Roman foisonnant, à la fois poétique et violent, clair et rempli d'ombres.
L'intrigue est à la dimension du paysage d'Haïti où vit une famille de paysans, les Lafleur, dans un petit village Anse Bleue. Le lecteur va suivre cette famille sur trois générations.
Le début du roman et son épilogue se répondent. Écrits tous deux en italiques, ils transmettent la voix la plus récente, celle d'une jeune femme violentée retrouvée sur la plage. Elle évoque ses derniers instants et son retour sur une civière jusqu'à la case familiale.
Je ne peux épuiser la matière du livre. J'ai relevé entre autres les liens fortement entrelacés entre les morts et les vivants ("visibles" et "invisibles"), l'amalgame ou la coexistence chez certains de croyances diverses (catholicisme/animisme): "aller en mer, c'est connaître l'heure du départ, mais jamais celle du retour, car seuls Agwé et Dieu savent." (p.143). Bien sûr, ce roman antérieur à Danser les ombres de Laurent Gaudé m'a rappelé ce livre avec l'évocation de la nécessité de "perdre" les morts pour leur éviter de "revenir nous visiter"(p.199). De même, la jeune morte se plaint car"Anse Bleue fera tout pour que je ne rôde plus dans les alentours. Pour que tous puissent très vite penser à moi sans être aspirés de l'autre côté..."

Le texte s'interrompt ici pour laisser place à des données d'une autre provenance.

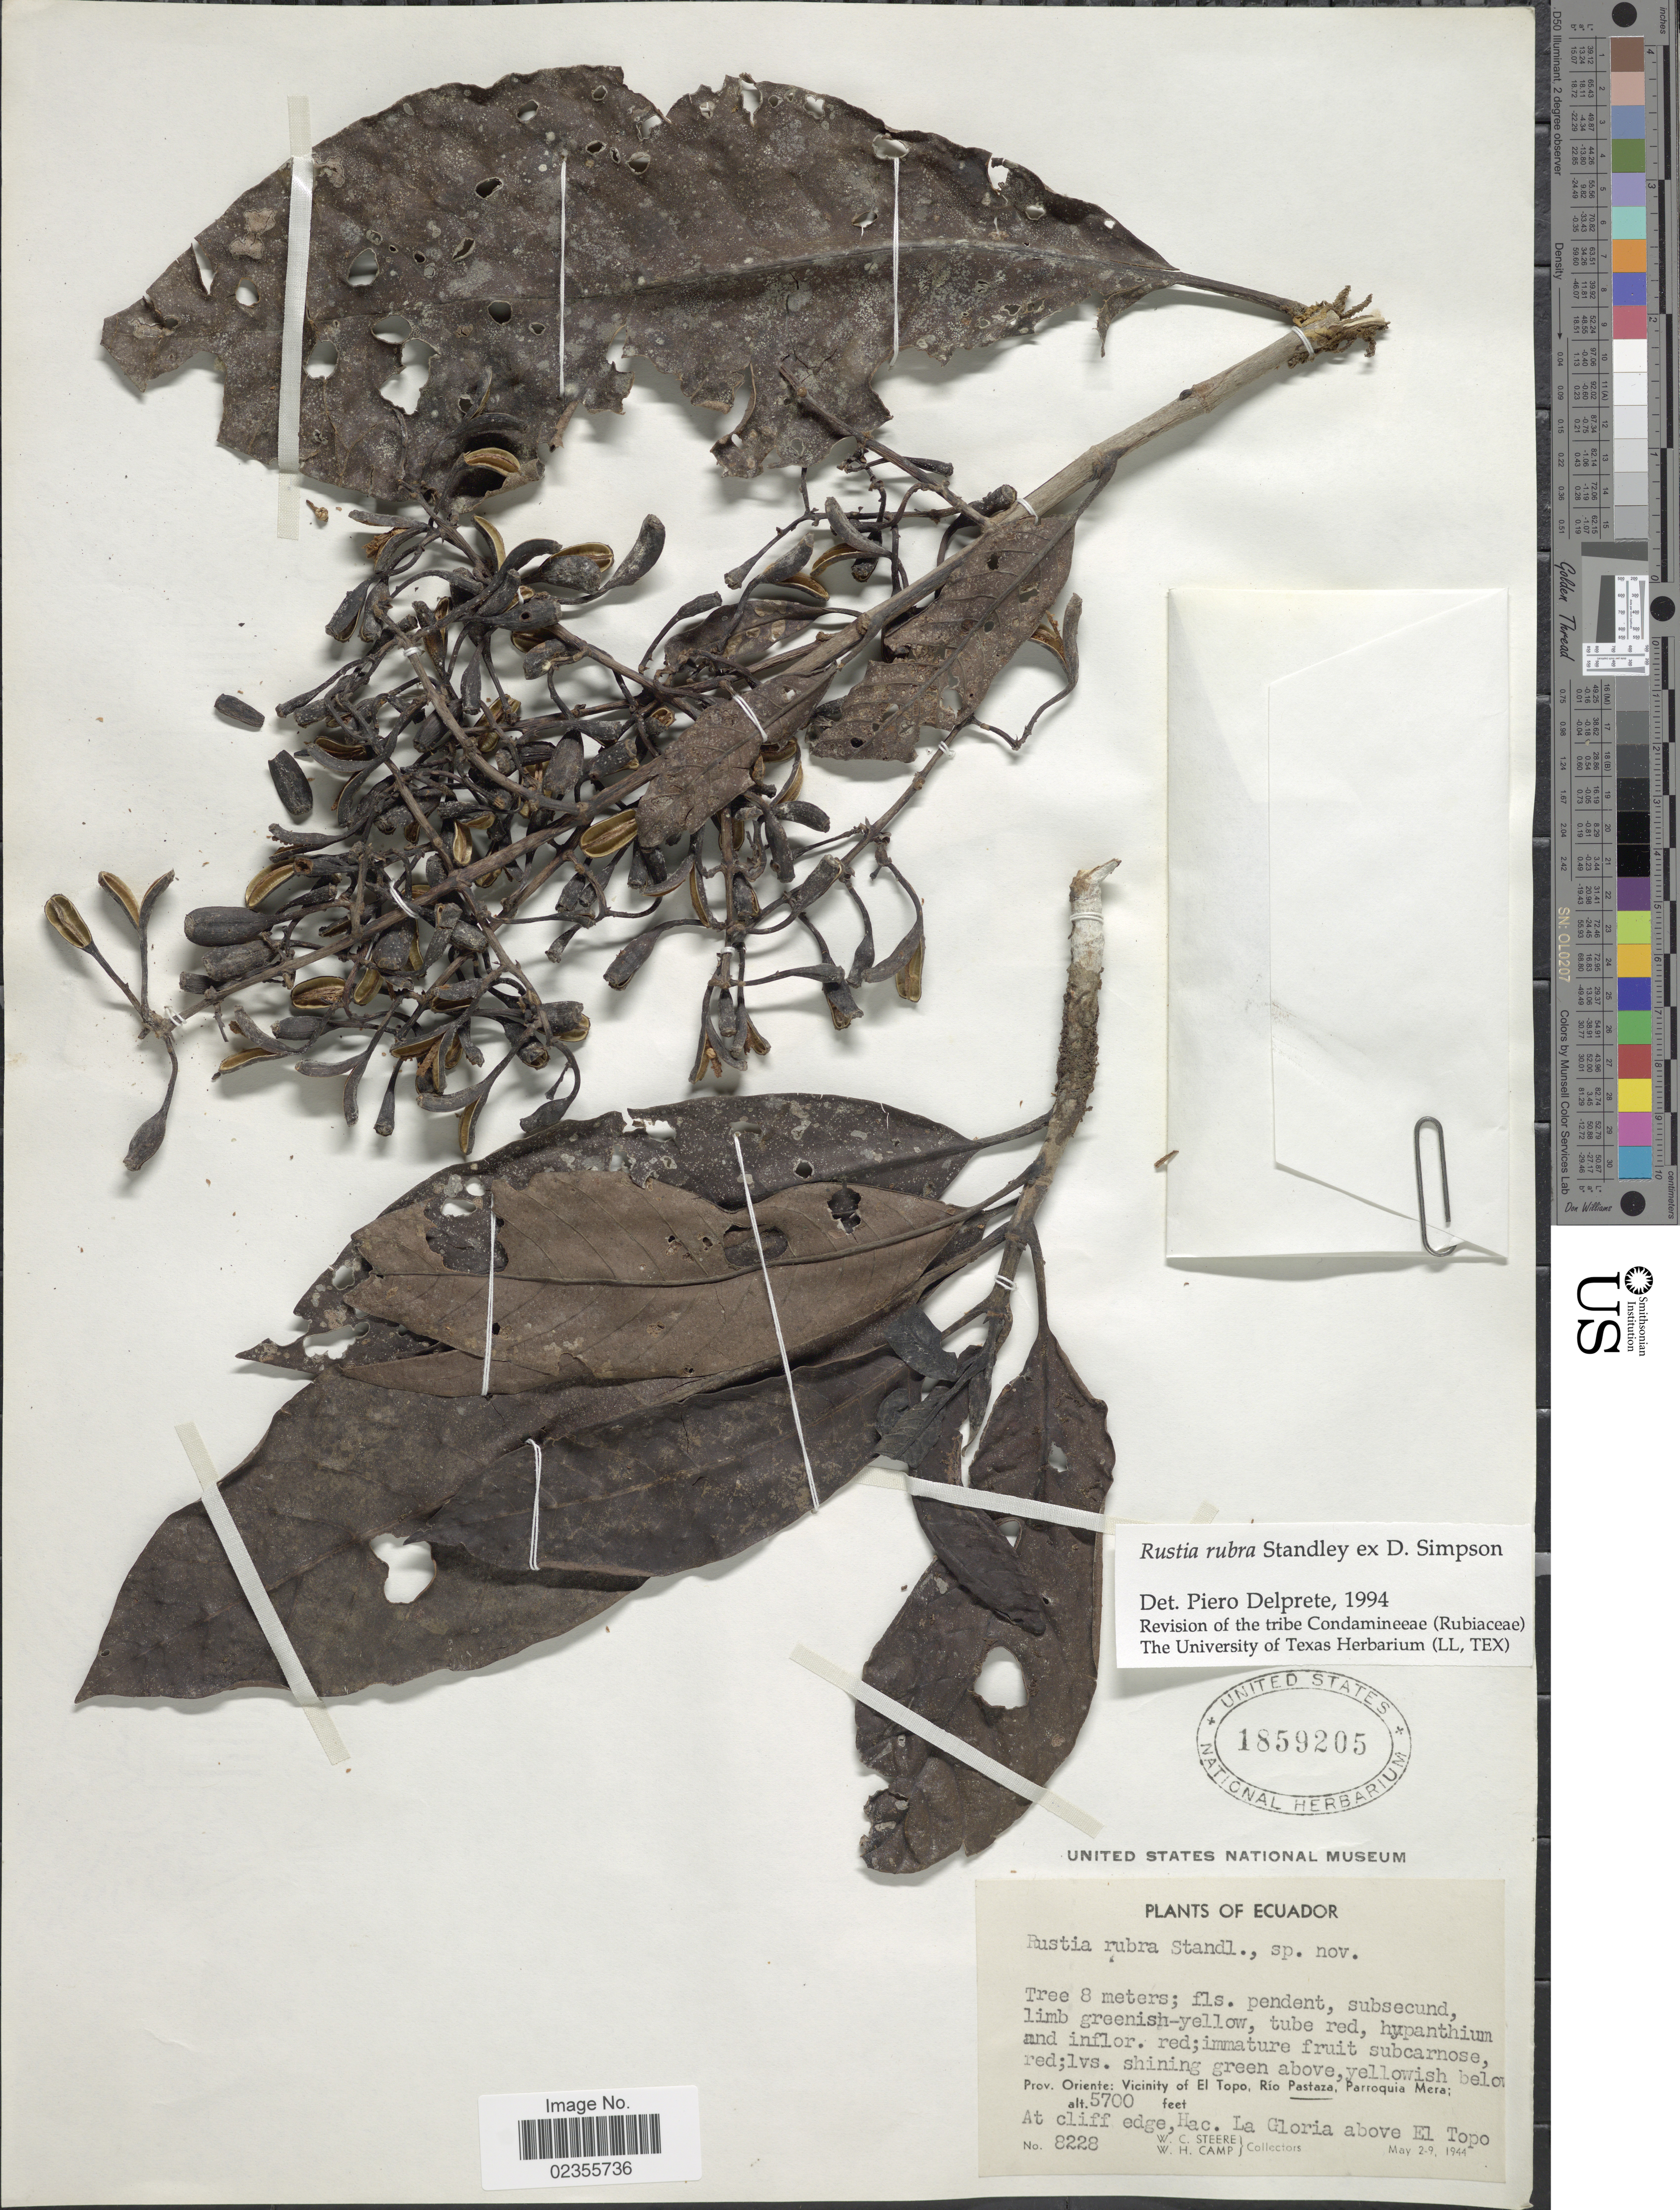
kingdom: Plantae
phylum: Tracheophyta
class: Magnoliopsida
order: Gentianales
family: Rubiaceae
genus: Rustia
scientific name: Rustia rubra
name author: Standl. ex D.R. Simpson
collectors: W. C. Steere & W. H. Camp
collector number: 8228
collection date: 1944-05-02/1944-05-09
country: Ecuador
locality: Prov. Oriente: Vicinity of El Topo, Rio Pastaza [unsure placement], Parroquia Meta, at cliff edge, Hac. La Gloria above El Topo.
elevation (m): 1737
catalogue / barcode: US 1859205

Un mot néanmoins sur les descriptions de cet univers en prise au soleil "A peine soutenable à cause de la barre étale de la mer. Qui renvoyait la lumière comme pour condamner la terre au feu" (p.47): ceci évoque les plages de L'Etranger et la brûlure insoutenable du soleil, l'aspect implacable du climat et de la nature. Mais le titre Bain de lune évoque aussi sans doute ce que vivra la jeune femme...
L'auteur(e) dresse aussi à travers les trajectoires des personnages le tableau des difficultés politiques de cette terre si troublée.